— START OF Data extract —

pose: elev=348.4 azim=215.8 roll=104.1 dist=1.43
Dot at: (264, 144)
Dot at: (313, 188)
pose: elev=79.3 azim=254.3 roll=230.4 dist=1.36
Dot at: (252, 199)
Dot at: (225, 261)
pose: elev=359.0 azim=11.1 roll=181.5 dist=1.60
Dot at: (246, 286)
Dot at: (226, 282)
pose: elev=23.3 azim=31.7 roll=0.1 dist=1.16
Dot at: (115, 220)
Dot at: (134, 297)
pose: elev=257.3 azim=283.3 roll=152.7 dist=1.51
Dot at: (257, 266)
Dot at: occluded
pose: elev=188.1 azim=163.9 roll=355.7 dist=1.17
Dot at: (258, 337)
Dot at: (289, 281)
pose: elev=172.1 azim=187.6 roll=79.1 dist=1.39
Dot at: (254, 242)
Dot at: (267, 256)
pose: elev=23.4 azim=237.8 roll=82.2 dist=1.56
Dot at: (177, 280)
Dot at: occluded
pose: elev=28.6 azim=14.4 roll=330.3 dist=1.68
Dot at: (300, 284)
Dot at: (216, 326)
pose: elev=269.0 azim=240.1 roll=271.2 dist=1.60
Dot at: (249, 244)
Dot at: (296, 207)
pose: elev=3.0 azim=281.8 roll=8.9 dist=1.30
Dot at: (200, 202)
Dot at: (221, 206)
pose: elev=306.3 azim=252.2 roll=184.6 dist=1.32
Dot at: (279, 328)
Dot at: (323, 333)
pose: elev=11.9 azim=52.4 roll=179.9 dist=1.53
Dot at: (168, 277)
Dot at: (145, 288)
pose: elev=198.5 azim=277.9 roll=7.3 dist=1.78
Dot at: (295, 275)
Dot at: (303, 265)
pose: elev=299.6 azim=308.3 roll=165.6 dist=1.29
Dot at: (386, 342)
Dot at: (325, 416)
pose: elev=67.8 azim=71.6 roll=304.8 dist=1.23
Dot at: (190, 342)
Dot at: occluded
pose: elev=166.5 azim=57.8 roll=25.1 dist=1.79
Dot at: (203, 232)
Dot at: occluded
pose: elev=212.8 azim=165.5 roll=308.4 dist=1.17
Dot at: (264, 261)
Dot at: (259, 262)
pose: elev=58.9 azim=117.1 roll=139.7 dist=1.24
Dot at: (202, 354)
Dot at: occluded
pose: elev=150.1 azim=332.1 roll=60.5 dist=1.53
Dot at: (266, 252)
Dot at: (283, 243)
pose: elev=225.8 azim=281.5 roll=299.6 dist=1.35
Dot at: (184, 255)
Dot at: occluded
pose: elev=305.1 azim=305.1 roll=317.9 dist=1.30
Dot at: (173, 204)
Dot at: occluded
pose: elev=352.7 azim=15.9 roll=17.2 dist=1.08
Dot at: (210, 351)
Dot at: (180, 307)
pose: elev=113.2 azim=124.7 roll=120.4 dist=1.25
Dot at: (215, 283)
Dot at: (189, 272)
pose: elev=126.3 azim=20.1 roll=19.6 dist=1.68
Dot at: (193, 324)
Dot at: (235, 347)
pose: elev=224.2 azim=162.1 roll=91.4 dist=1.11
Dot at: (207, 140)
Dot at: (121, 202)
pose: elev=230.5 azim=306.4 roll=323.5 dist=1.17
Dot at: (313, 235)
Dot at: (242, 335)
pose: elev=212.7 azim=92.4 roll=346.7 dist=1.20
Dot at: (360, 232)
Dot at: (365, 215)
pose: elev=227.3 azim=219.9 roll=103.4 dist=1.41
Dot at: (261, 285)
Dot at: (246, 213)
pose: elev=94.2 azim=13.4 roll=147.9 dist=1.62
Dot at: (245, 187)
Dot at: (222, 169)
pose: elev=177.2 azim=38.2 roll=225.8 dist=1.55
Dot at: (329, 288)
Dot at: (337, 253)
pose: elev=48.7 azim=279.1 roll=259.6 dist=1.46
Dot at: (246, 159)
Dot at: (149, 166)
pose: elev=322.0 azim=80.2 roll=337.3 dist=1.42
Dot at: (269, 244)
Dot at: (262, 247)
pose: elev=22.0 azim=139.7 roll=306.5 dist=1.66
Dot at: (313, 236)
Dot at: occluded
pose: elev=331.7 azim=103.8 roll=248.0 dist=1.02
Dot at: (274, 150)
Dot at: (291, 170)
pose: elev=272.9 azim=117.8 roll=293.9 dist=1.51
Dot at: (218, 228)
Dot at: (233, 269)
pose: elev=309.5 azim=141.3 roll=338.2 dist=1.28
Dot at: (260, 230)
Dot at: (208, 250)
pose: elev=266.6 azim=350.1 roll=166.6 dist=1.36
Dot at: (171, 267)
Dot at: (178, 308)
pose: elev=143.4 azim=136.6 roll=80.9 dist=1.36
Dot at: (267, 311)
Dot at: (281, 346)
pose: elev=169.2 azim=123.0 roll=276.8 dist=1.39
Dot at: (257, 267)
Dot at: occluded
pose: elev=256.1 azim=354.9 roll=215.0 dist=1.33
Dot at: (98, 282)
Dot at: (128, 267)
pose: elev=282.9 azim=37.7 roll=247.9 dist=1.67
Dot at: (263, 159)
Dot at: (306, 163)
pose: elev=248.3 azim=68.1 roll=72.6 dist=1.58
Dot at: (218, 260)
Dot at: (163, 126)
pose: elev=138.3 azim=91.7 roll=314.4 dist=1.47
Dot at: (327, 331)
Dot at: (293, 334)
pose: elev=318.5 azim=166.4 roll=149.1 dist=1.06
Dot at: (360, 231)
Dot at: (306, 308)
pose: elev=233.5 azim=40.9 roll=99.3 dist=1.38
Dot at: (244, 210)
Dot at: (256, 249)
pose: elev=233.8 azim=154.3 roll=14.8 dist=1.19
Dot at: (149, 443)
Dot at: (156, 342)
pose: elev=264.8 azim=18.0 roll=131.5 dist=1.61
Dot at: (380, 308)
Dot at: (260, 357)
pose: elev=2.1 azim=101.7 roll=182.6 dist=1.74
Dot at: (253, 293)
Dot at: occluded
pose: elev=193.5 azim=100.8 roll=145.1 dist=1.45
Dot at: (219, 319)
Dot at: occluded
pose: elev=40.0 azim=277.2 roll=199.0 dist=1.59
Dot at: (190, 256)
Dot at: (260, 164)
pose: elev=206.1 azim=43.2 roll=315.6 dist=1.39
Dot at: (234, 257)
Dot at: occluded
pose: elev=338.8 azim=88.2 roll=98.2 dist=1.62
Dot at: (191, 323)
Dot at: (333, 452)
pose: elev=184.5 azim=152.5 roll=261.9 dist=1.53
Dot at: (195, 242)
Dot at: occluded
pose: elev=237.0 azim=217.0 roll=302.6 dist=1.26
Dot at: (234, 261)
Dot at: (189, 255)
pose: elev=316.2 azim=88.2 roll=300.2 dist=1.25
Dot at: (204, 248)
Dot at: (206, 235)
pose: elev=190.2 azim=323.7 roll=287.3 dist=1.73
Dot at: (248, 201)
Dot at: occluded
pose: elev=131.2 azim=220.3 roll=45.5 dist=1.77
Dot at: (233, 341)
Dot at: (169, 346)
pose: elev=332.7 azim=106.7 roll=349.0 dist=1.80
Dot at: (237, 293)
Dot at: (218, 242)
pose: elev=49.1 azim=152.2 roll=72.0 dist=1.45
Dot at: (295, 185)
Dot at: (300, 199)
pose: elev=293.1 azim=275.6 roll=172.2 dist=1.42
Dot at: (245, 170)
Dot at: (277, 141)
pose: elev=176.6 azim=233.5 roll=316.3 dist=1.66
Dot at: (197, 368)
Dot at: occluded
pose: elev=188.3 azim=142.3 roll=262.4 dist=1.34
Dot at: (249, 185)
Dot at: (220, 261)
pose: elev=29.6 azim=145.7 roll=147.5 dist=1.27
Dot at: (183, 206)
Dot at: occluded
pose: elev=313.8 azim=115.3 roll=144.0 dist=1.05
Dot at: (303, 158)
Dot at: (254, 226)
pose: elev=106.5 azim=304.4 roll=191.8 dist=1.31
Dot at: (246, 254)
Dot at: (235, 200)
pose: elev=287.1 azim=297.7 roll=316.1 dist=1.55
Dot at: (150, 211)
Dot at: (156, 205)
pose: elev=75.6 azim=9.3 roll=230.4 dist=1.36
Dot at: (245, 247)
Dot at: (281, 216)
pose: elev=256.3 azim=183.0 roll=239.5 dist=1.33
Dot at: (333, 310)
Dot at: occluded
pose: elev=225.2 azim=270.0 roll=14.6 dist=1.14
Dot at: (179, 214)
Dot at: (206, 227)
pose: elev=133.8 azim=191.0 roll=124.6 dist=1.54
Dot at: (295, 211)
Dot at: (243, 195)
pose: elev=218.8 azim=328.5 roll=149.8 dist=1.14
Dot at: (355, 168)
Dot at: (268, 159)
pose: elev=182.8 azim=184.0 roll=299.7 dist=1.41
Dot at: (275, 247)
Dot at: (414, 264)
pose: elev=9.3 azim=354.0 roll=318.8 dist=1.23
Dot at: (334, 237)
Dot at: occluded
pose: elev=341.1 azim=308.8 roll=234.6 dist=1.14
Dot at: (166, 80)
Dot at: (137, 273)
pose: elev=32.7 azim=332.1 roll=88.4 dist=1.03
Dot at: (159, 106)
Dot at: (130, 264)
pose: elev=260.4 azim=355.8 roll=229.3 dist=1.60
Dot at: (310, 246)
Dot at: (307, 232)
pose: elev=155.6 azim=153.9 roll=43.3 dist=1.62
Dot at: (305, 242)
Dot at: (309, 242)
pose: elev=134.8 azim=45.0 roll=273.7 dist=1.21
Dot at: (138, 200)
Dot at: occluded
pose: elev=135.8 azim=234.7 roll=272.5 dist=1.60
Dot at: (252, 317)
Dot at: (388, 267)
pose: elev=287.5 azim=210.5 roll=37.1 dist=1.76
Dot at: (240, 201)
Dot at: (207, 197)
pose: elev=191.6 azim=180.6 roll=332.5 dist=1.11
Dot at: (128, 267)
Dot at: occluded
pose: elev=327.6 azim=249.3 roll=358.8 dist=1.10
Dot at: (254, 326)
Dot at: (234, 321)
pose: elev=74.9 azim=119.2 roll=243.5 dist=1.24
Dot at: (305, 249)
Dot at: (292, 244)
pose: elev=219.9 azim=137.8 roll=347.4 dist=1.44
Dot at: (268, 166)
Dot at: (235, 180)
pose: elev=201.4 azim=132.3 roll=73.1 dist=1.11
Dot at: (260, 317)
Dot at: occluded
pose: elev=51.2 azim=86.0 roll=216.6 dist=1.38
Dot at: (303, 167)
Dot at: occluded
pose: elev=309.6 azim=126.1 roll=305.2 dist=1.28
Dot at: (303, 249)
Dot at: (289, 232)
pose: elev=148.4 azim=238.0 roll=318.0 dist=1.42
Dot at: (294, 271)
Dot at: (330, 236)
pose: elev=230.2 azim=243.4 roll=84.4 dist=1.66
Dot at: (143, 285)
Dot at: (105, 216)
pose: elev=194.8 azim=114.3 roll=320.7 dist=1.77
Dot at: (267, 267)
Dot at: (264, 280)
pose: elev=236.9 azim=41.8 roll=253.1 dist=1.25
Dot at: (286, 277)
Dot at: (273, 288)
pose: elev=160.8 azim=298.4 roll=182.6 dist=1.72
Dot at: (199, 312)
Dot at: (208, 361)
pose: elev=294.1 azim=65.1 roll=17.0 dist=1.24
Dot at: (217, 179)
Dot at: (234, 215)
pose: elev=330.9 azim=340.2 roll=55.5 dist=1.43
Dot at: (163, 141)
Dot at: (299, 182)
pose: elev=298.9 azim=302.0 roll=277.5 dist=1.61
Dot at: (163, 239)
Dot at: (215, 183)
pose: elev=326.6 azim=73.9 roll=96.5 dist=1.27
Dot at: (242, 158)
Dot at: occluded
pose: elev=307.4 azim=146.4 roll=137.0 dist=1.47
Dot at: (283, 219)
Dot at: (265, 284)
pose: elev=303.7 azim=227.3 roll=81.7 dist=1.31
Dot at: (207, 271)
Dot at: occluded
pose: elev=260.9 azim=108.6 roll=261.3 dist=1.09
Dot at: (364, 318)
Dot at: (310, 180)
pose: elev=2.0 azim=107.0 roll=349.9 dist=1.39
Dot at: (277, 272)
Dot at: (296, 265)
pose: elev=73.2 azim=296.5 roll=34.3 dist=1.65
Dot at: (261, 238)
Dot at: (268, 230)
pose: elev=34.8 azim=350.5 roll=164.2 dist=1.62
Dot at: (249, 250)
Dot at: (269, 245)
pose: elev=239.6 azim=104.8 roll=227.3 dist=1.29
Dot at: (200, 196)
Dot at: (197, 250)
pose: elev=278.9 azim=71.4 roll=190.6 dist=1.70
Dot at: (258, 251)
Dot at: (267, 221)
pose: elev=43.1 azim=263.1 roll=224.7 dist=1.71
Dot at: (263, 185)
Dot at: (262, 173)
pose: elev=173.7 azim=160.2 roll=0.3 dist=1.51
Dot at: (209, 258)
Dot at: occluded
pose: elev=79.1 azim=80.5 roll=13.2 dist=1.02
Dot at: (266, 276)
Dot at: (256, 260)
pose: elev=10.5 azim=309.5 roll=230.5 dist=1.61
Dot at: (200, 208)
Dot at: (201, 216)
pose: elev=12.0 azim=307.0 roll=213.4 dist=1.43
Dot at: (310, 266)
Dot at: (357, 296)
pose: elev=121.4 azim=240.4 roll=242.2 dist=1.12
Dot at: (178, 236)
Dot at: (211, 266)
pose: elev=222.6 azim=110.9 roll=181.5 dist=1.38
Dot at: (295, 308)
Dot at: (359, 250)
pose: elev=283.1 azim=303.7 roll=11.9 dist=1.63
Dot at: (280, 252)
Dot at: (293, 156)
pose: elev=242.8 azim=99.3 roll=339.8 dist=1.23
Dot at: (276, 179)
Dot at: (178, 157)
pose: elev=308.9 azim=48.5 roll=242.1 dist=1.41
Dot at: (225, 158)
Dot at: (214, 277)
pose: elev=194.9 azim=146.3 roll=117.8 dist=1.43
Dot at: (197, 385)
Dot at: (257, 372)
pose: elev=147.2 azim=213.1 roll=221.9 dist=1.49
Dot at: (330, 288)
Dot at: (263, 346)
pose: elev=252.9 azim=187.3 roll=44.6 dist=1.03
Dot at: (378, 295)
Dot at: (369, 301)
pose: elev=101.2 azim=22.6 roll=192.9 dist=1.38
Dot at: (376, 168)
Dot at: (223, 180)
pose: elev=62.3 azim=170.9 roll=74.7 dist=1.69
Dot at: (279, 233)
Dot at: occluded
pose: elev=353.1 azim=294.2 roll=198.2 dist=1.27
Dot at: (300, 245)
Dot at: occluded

— END OF Data extract —

**Problem description:** Reproduce the lines above verbatim, beginning with the line that contains "pose: elev=9.3 azim=354.0" and ending after the line that contains "Dot at: (388, 267)".

**Solved exercise:**
pose: elev=9.3 azim=354.0 roll=318.8 dist=1.23
Dot at: (334, 237)
Dot at: occluded
pose: elev=341.1 azim=308.8 roll=234.6 dist=1.14
Dot at: (166, 80)
Dot at: (137, 273)
pose: elev=32.7 azim=332.1 roll=88.4 dist=1.03
Dot at: (159, 106)
Dot at: (130, 264)
pose: elev=260.4 azim=355.8 roll=229.3 dist=1.60
Dot at: (310, 246)
Dot at: (307, 232)
pose: elev=155.6 azim=153.9 roll=43.3 dist=1.62
Dot at: (305, 242)
Dot at: (309, 242)
pose: elev=134.8 azim=45.0 roll=273.7 dist=1.21
Dot at: (138, 200)
Dot at: occluded
pose: elev=135.8 azim=234.7 roll=272.5 dist=1.60
Dot at: (252, 317)
Dot at: (388, 267)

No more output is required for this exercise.